Undécimo domingo del tiempo ordinario Ciclo B

 

Undécimo domingo del tiempo ordinario Ciclo B

 Antífona de entrada

          Escúchame, Señor, que te llamo. Tú eres mi auxilio; no me deseches, no me abandones, Dios de mi salvación (Sal 26,7. 9).

 Oración colecta

           Oh, Dios, fuerza de los que en ti esperan, escucha con bondad nuestras súplicas y, pues sin ti nada puede la fragilidad de nuestra naturaleza, concédenos siempre la ayuda de tu gracia, para que, al poner en práctica tus mandamientos, te agrademos con nuestros deseos y acciones. Por nuestro Señor Jesucristo.

 Lectura de la profecía de Ezequiel - 17,22-24

           Esto dice el Señor Dios: «También yo había escogido una rama de la cima del alto cedro y la había plantado; de las más altas y jóvenes ramas arrancaré una tierna y la plantaré en la cumbre de un monte elevado; la plantaré en una montaña alta de Israel, echará brotes y dará fruto. Se hará un cedro magnífico. Aves de todas clases anidarán en él, anidarán al abrigo de sus ramas. Y reconocerán todos los árboles del campo que yo soy el Señor, que humillo al árbol elevado y exalto al humilde, hago secarse el árbol verde y florecer el árbol seco. Yo, el Señor, lo he dicho y lo haré».

■ **Material proporcionado**:
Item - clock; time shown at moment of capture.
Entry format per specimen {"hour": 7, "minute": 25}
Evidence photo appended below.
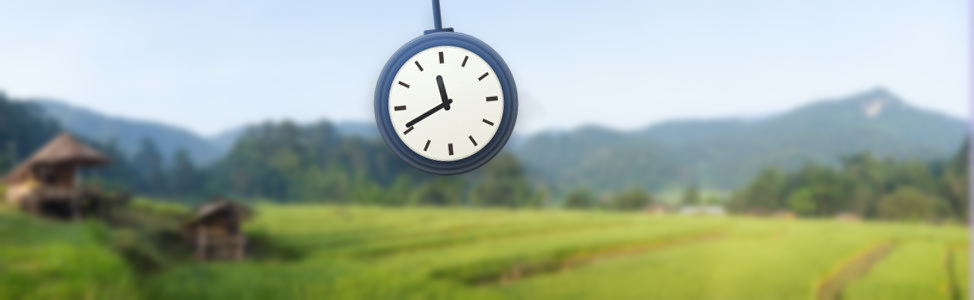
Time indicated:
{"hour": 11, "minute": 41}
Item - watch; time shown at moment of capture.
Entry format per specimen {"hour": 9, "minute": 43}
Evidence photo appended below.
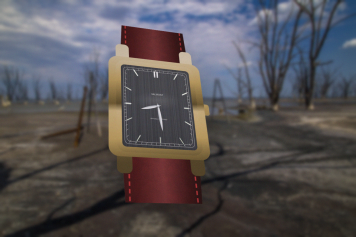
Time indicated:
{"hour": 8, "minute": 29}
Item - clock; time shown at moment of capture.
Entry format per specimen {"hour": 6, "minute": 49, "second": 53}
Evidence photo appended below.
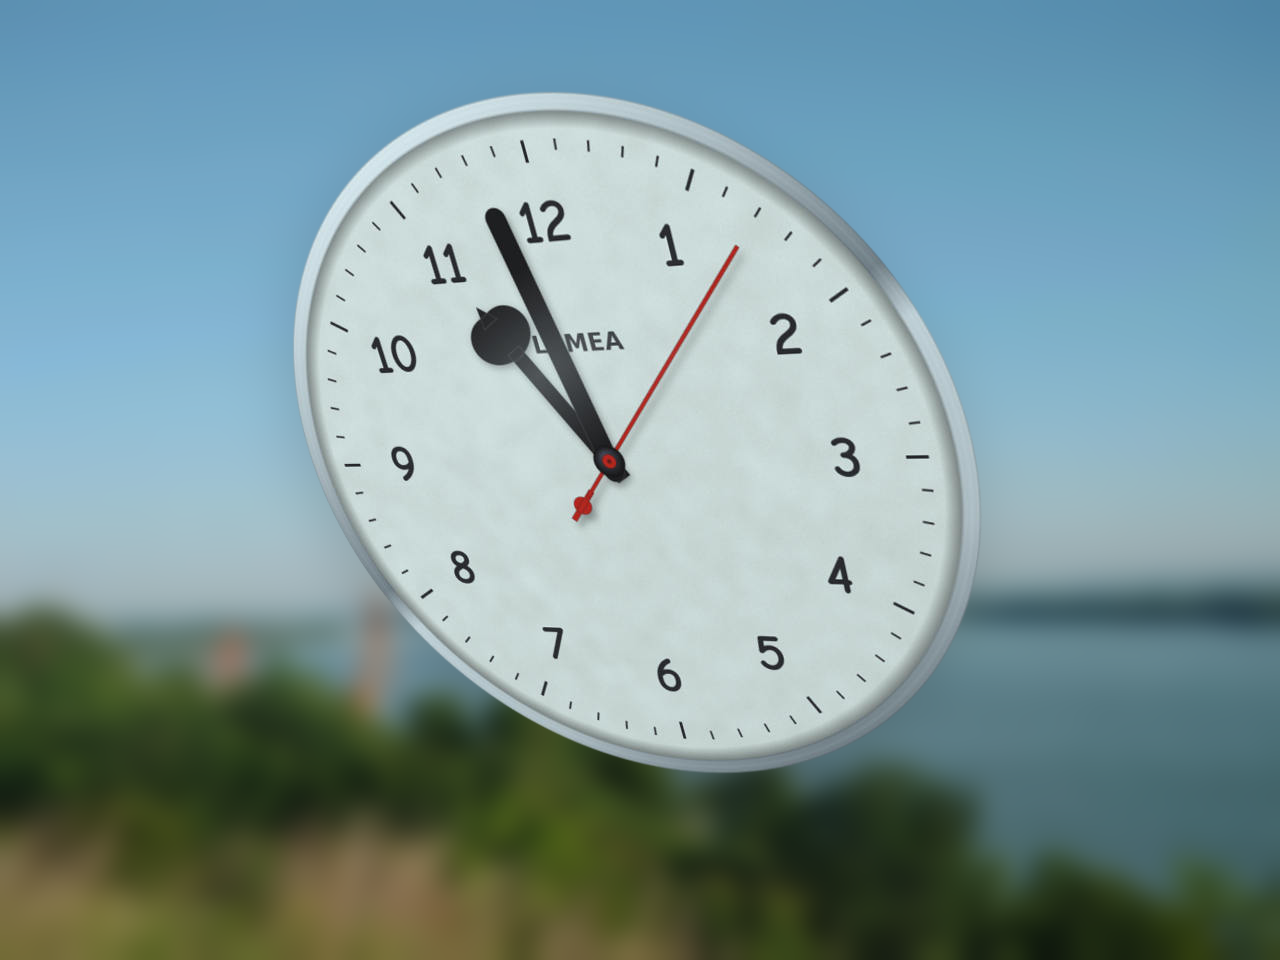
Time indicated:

■ **Tarea asignada**: Duplica sin ningún cambio el pasaje del texto sobre el undécimo domingo del tiempo ordinario que va desde "Antífona de entrada" hasta "nuestro Señor Jesucristo.".

■ **Resultado obtenido**:
Antífona de entrada

          Escúchame, Señor, que te llamo. Tú eres mi auxilio; no me deseches, no me abandones, Dios de mi salvación (Sal 26,7. 9).

 Oración colecta

           Oh, Dios, fuerza de los que en ti esperan, escucha con bondad nuestras súplicas y, pues sin ti nada puede la fragilidad de nuestra naturaleza, concédenos siempre la ayuda de tu gracia, para que, al poner en práctica tus mandamientos, te agrademos con nuestros deseos y acciones. Por nuestro Señor Jesucristo.